Il permet aux poètes d'exprimer des idées et des thèmes avec concision, leur permettant ainsi de rester dans les limites des strictes structures du waka.

Certains spécialistes considèrent l'utilisation des allusions géographiques comme preuve de la portée restreinte de l'écriture de la poésie. Bien que le « vrai » sens des poètes est vrai parce que l'essence a d'abord été préétablie, les poèmes ont été écrits dans des rubriques fixes (dai). Le poète pourrait habiter une position subjective ou un persona et composer sur le sujet, mais pas nécessairement sur son ou ses sentiments personnels. Selon certains spécialistes, l'utamakura aurait ainsi supprimé l'individualité ou la créativité des poètes.

L'histoire du utamakura se trouve dans les documents sur l'étude de la poésie comme l'Utamakura de Nōin, le poète et moine de l'époque de Heian et des listes d'endroits dans l'Utamakura Nayose (ouvrage de références des utamakura).

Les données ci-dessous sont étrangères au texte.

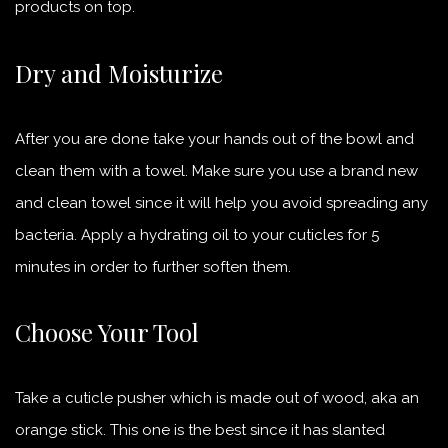
products on top.
Dry and Moisturize
After you are done take your hands out of the bowl and
clean them with a towel. Make sure you use a brand new
and clean towel since it will help you avoid spreading any
bacteria. Apply a hydrating oil to your cuticles for 5
minutes in order to further soften them.
Choose Your Tool
Take a cuticle pusher which is made out of wood, aka an
orange stick. This one is the best since it has slanted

Les utamakura sont d'abord utilisés par les prêtres itinérants. Ces prêtres recueillent les histoires des différentes villes dans lesquelles ils se rendent. Étant donné qu'ils visitent de nombreux endroits, il est plus facile de se rappeler les détails d'une histoire en utilisant un seul point de référence constant, conformément à chaque type récurrent de l'événement que rapportent leurs récits. Au fil du temps, les lecteurs des poèmes dans tout le Japon en viennent à identifier les noms de lieux utamakura par les sentiments psychologiques associés aux références faites par les prêtres errants.

Après que les noms de lieux et de personnes utamakura sont bien établis, les poètes waka sont désireux d'aller visiter les sites utamakura. Au-delà de se familiariser avec le paysage réel des poèmes, pénétrer l'environnement local d'un poème ou d'une histoire permet d'en approfondir sa compréhension.

L'utamakura est également utilisé dans le renga, forme de poésie collaborative (en) japonaise, ancêtre de la poésie renku et haiku.

Exemples d'utamakura

[modifier | modifier le code]

Il existe de nombreux exemples d'utamakura dans la littérature japonaise, dont l'un est le Kokinshū où cet utamakura particulier se trouve dans le 3e poème de la section Printemps du recueil[1].

harugasami
tateru ya izuko
Miyoshino no
Yoshino no yama ni
yuki wa furitsutsu
     – Anonyme

Où sont les promises
brumes du printemps ?
Sur Yoshino, douces collines
de Yoshino, de la neige
tombe encore
     – Traduction de Lewis Cook

Dans le poème ci-dessus, « Yoshino » renvoie à un endroit de la région de Yamato dans les environs de la capitale. Yoshino est réputé pour ses fortes chutes de neige et d'abondantes floraisons de cerisier.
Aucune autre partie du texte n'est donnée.